PASSAGE FOR REVIEW.
# 2008 timberking b20 value



## Boogedy_Man (Apr 4, 2017)

Have a chance to buy one and wondering what it is worth. It has the computer controls, but the owner doesn't know how to use them. I'd not do much production work on it either, so they'd probably remain unused. Comes with 60 new woodmizer blades. It's got wear and tear, but I'm adept at simple machinery and after running it for a few hours Sunday I see no major problems that would impact my willingness to buy or warrant more than a minor reduction in price (a few stripped screws that Ill fix easily).

If one had to put a price on it, where would you be?

I know a new comparable mill would land me 25k give it take. Not to say a used mill is worth that, but in this area there are very few used bandmills. Hydro loading is a must for my use, so there aren't many options.

Any thoughts are welcome.


----------



## Boogedy_Man (Apr 6, 2017)

No takers?


----------



## Franny K (Apr 6, 2017)

I think a new 2000 would be more than the $25,000 you mention by the time it gets delivered. There is sawmill exchange and a sawmill trader websites. From what I understand the newest set works can work off the top or bottom. Until lately if you want a certain thickness you have to settle starting so that all cuts end up so it ends just right. Kind of silly to me as the log may still be bark side down.


Not a fan of what is it worth threads. That model has separate power sources hydraulic pump vs blade right? Any idea if the loader goes faster than the 2000? If you want a guess do 50% of new similar engine 2000.


----------



## Boogedy_Man (Apr 6, 2017)

I think you're right that a new b2000 would be over 25K. I was referring in looser terms to all brands...I think anything in the class generally starts at about that.

Yes it has separate power, no idea on the speed compared to a 2000. Not terribly fast, I'd guess, but I have no reference.

I appreciate your response!


----------



## Ryan'smilling (Apr 6, 2017)

I have a B20. I'll send you a PM with my phone number if you want to chat sometime.


----------



## Boogedy_Man (Apr 7, 2017)

Got your message Ryan, thanks!


----------



## mountainlake (Apr 24, 2017)

I bought a new B20 in 2001, cost about $21000 then. I'd think $11000 to $15000 used depending on the condition. I have almost 13000 hours on mine now and its been a great mill that doesn't break down very often. If you do a lot of sawing get the setworks working as sawing goes quite a bit faster plus more accurate . That 6 hp gas engine for the hydraulics is about a million time better than the electric over hydraulic some mills use. Steve


----------



## Boogedy_Man (Apr 24, 2017)

We bought it...and a bobcat loader


----------



## Ryan'smilling (Apr 24, 2017)

Boogedy_Man said:


> We bought it...and a bobcat loader




Well, what'd you pay??

Oh, and congrats. I hope you like running it.


----------



## mountainlake (Apr 25, 2017)

If those are WM silvertip blades they most likely wont cut straight, I took the last box I got back and went back to Simonds. If doublehard WM blades they should be fine. When setting the guide roller have them push the blade down 1/4" and set the flange behind the blade 1/4 ". Both are important to saw straight and have good blade life. Steve


----------

Dataset entries:
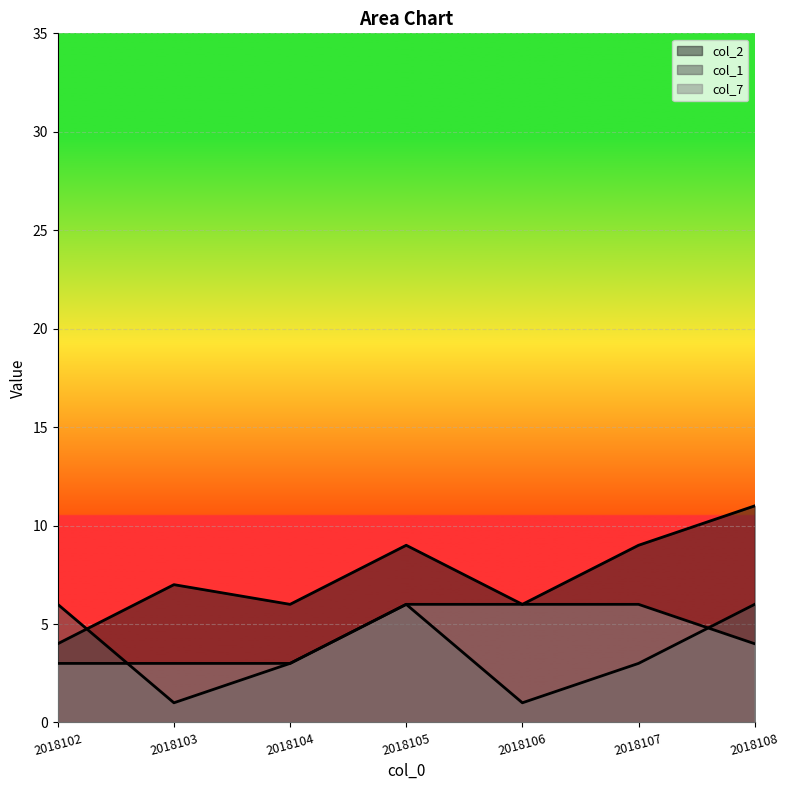

What is the difference between the maximum and second lowest values in the col_2 series?

5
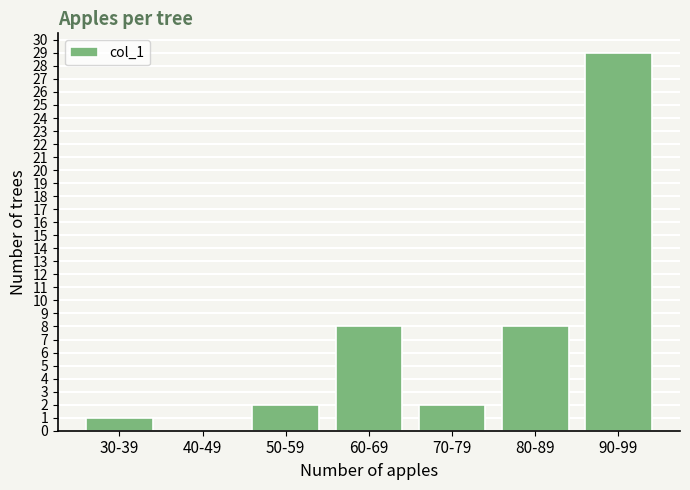

Reading left to right, transcribe all the data shown in this chart.

30-39=1	40-49=0	50-59=2	60-69=8	70-79=2	80-89=8	90-99=29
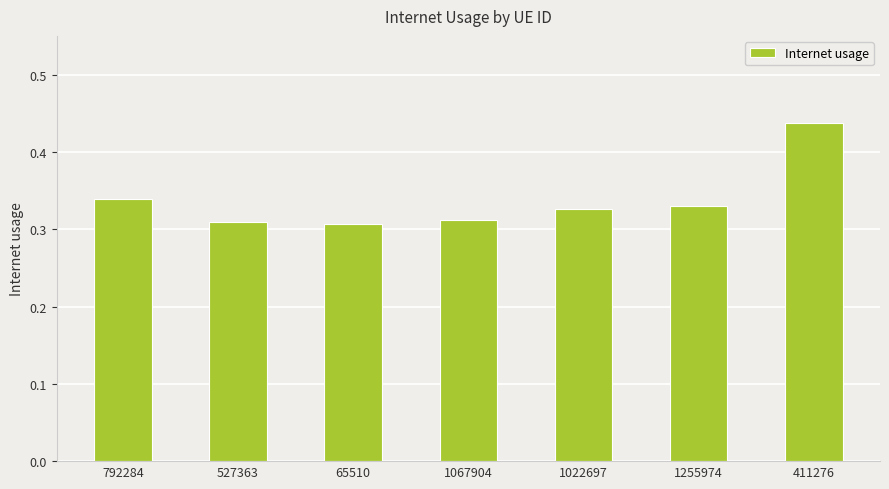

The value at 411276 is 0.7. True or false?

False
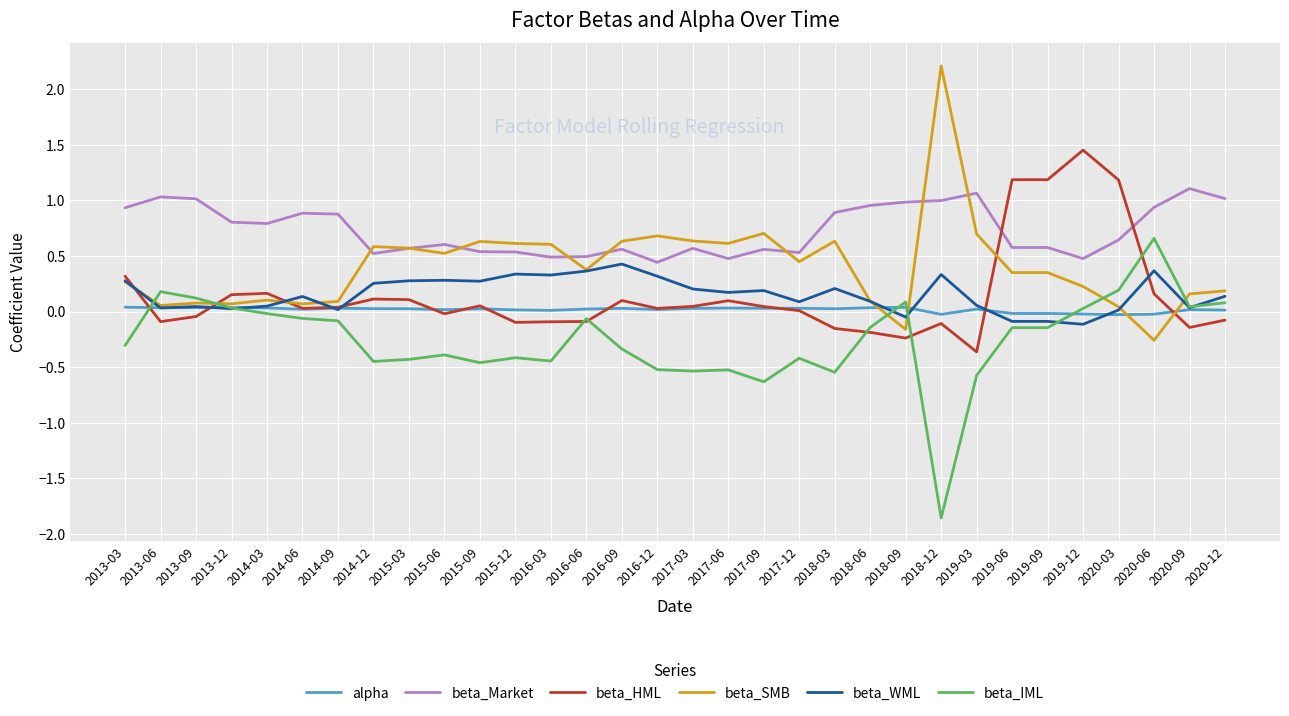

Which series has the largest total across all categories?

beta_Market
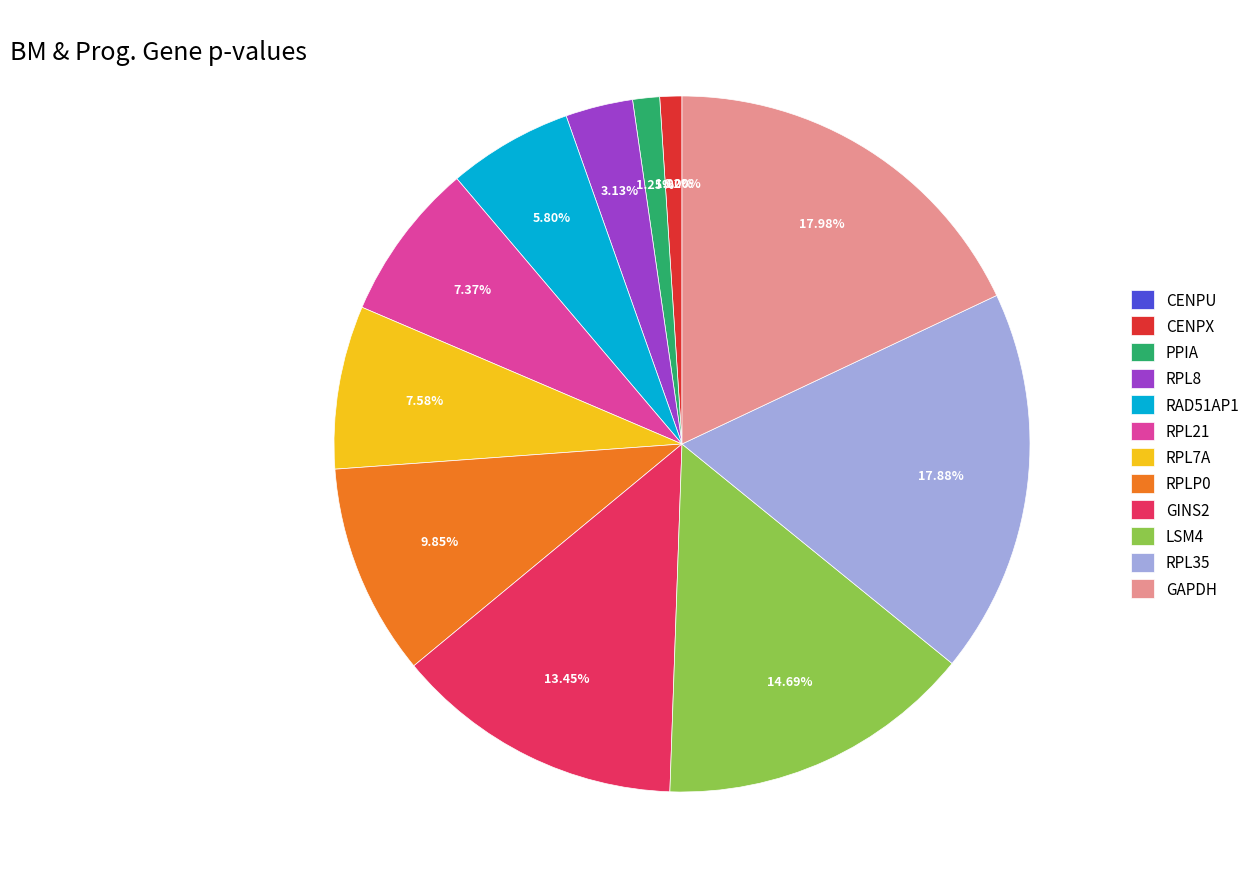

Is GAPDH the majority of the pie?

No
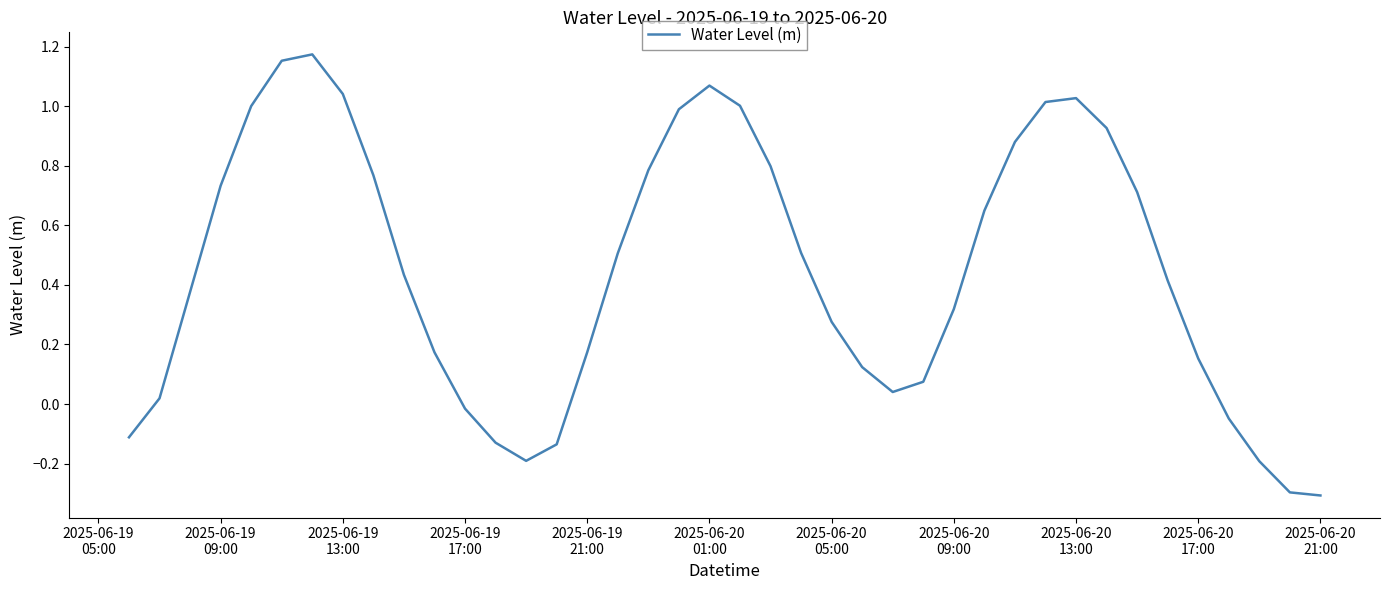

What is the difference between the maximum and minimum values?

1.5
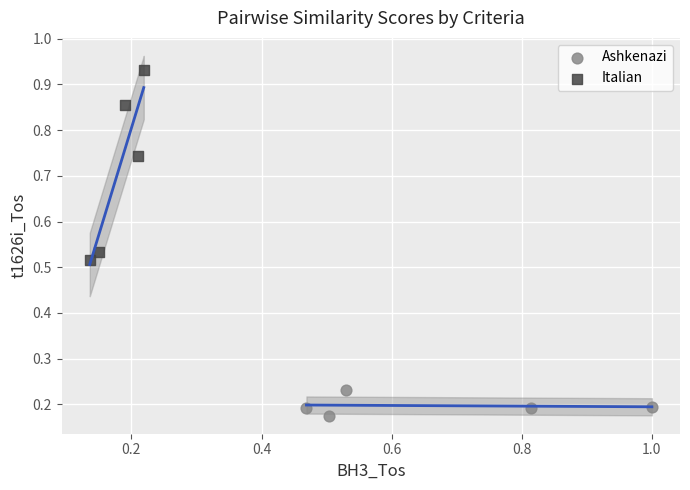

Which series contains the highest Y value?

Italian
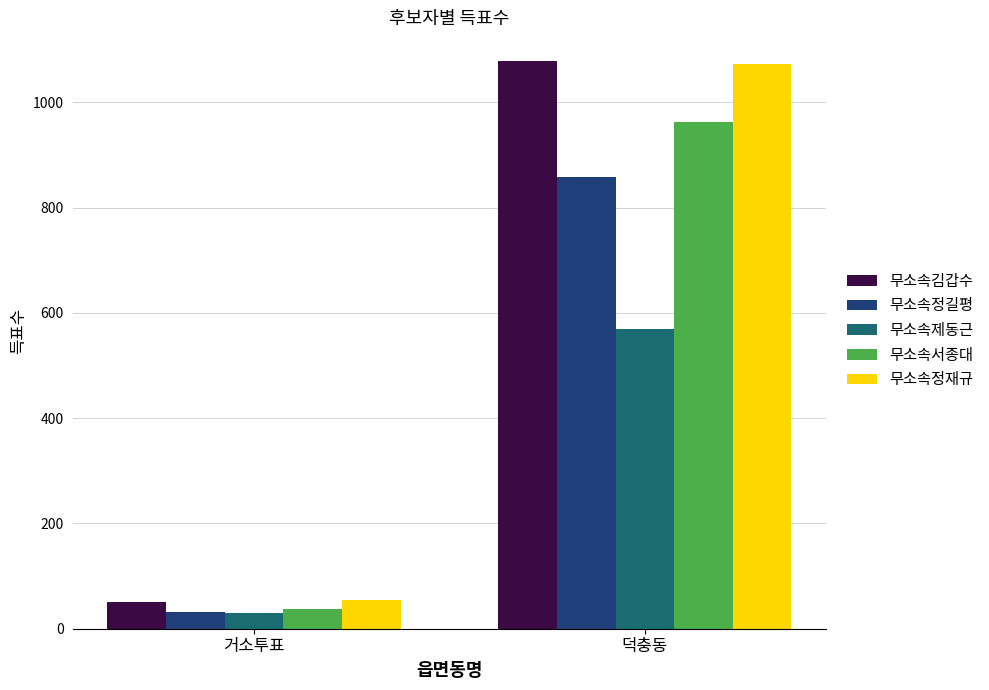

Is the value of 무소속정재규 at 덕충동 greater than the value of 무소속서종대 at 거소투표?

Yes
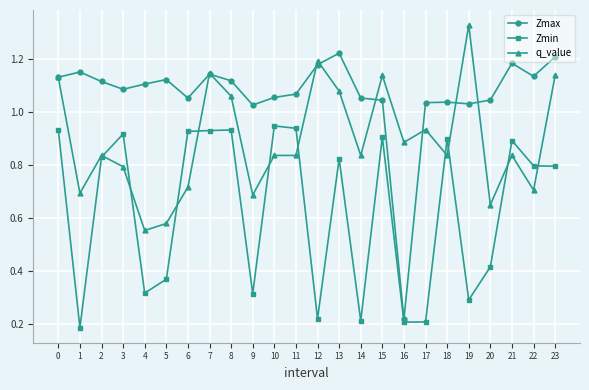

At which category does the chart reach its peak across all series?

19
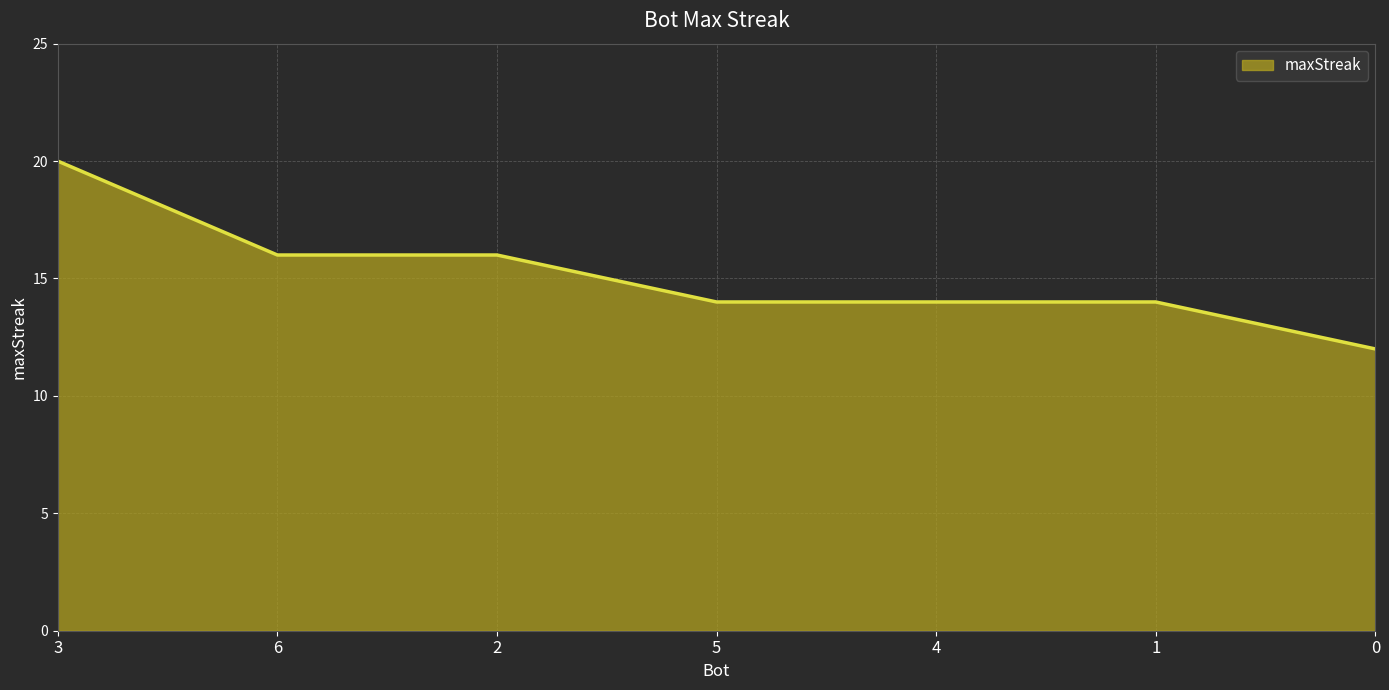

Reading left to right, list all the values displayed in this chart.

3=20	6=16	2=16	5=14	4=14	1=14	0=12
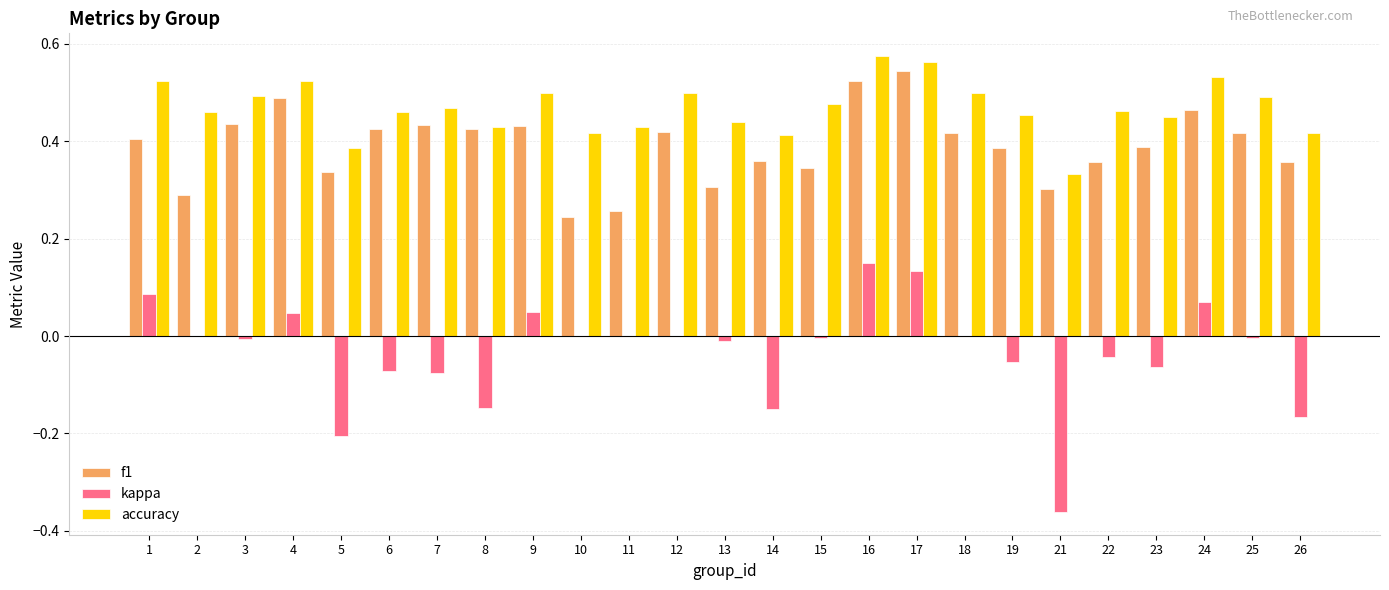

True or false: kappa has a value of -0.3 at 5.

False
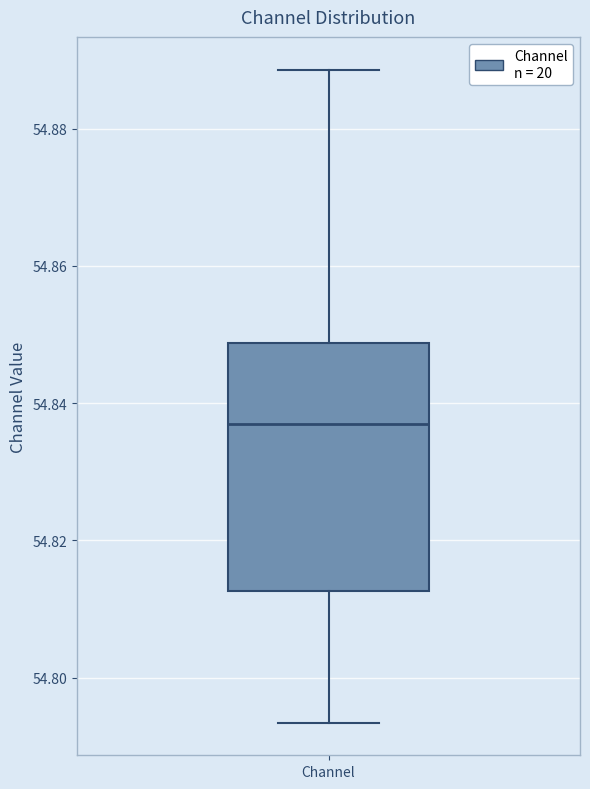

Read this box plot against the y-axis: the position of the median line, the range covered by the box, and the ends of both whiskers. The values are not printed on the chart, so give them approximately, as read against the axis.

median 54.836, box 54.812 to 54.848, whiskers 54.794 to 54.888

PROBLEM TO WORK ON. Name every user who posted in the thread about the value of a 2008 Timberking B20, listing each username once.

TASK OUTPUT. Boogedy_Man, Franny K, Ryan'smilling, mountainlake